Andrew suggested two different methods for shaping these dumplings. I went with a third variant, based on a little video about Mongolian buuz dumplings, which showed them crimped into little puckered purse-like packets. As for the sauce, I was leery of heating the yogurt—or scorching it, as Andrew described the technique—since I have had problems with yogurt sauces separating on the stove before. This time, however, it was not an issue, as the thickened yogurt acted very much like cream cheese or mascarpone and just melted a little.
Finally, coming back around to that Chinese cabbage, I did a little vegetable stir-fry based on a Czech cabbage dish to make a bed for the dumplings, and threw in some little lamb meatballs made of the excess dumpling filling, just for the heck of it.
Jeremy ate his entire plateful, and commented that he especially liked the yogurt-coated dumplings. I ate a few bites and decided I was disappointed in the texture of the lamb and the flavor of the vegetables, but I think the dumplings themselves are worth tweaking in the future—cross-breeding them with a pierogy could yield excellent results, for instance.
Mongolian Lamb Dumplings
1/2 lb ground lamb
1/3 C finely minced onion
2 tsp minced garlic, divided
2 T minced parsley
1 minced hot chili, optional
Sea salt and ground pepper to taste
1 C thick yogurt (Greek style works best) placed in a cheesecloth-lined sieve and drained until very firm
4 tsp dried mint
Combine the lamb, onion, 1 tsp garlic, parsley and chili, and season well. Reserve in fridge.

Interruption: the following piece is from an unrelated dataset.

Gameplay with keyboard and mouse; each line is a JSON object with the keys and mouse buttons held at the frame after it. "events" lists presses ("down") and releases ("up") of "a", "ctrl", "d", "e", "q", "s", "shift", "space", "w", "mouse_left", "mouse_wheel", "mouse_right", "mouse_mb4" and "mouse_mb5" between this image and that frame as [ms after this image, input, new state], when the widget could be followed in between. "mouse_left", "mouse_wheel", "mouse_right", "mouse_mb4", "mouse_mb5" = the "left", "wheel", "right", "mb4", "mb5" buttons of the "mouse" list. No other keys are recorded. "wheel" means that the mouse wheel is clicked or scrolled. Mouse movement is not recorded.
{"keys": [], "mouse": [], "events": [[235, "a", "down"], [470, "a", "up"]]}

For the wrappers: Make a half-batch of wonton dough (or a full batch and reserve half for another use), and allow to rest for at least half an hour. Roll out into 1-inch thick rope, then cut into 3/4-inch pieces. Roll pieces out into 2-inch circles, one at a time.
One wrapper at a time, place a teaspoon of filling in the center, fold wrapper up around filling, pleating around in a circle. Make sure no filling is coming out the top and press the pleats together in the center like a drawstring purse to seal. Set on a silpat or baking sheet dusted with cornstarch, making sure not to let them touch.
Place dumplings a few at a time into rapidly boiling salted water; stir once. When dumplings float, cook for 2 minutes more and drain. Repeat with remaining dumplings.
Heat a large sauté pan over medium heat. Add a splash of oil and the remaining garlic and cook just until fragrant, about 30 seconds. Add the yogurt, season to taste, and when warmed through, add the hot dumplings; toss, divide into bowls and sprinkle with the dried mint and serve.